[Web page revision data]
************
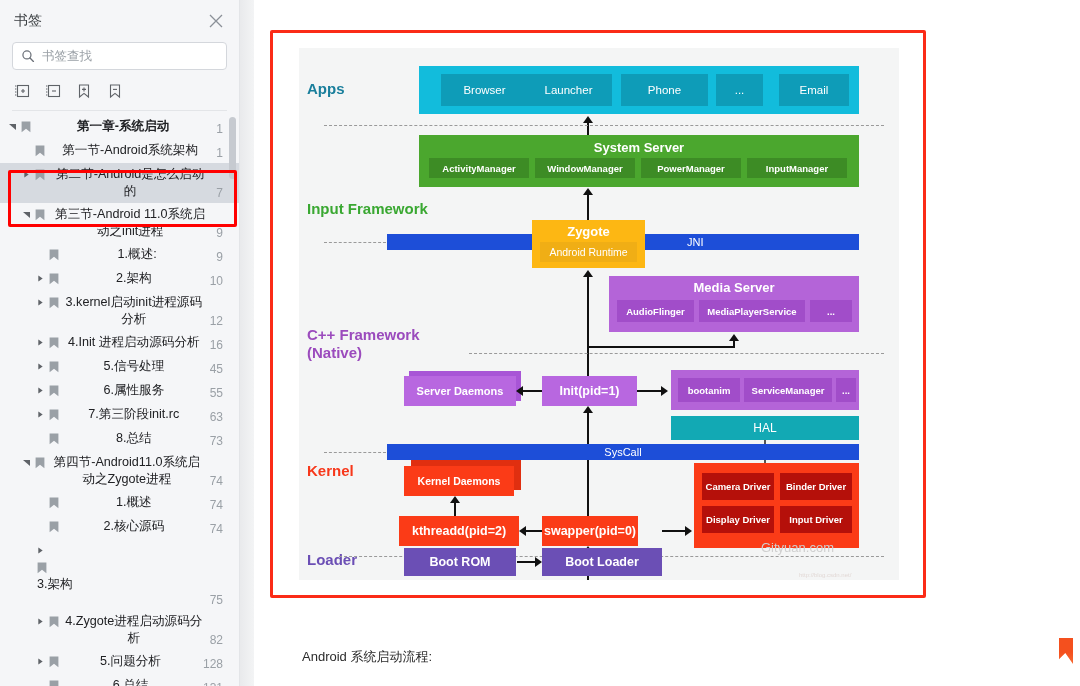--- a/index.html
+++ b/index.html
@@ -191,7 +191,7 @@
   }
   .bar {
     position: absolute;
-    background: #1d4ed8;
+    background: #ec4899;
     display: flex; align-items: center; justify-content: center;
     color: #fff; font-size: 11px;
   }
************
What is required: For this exercise, transcribe the entries verbatim and skip all pictures.

Solved exercise:
--- a/index.html
+++ b/index.html
@@ -191,7 +191,7 @@
   }
   .bar {
     position: absolute;
-    background: #1d4ed8;
+    background: #ec4899;
     display: flex; align-items: center; justify-content: center;
     color: #fff; font-size: 11px;
   }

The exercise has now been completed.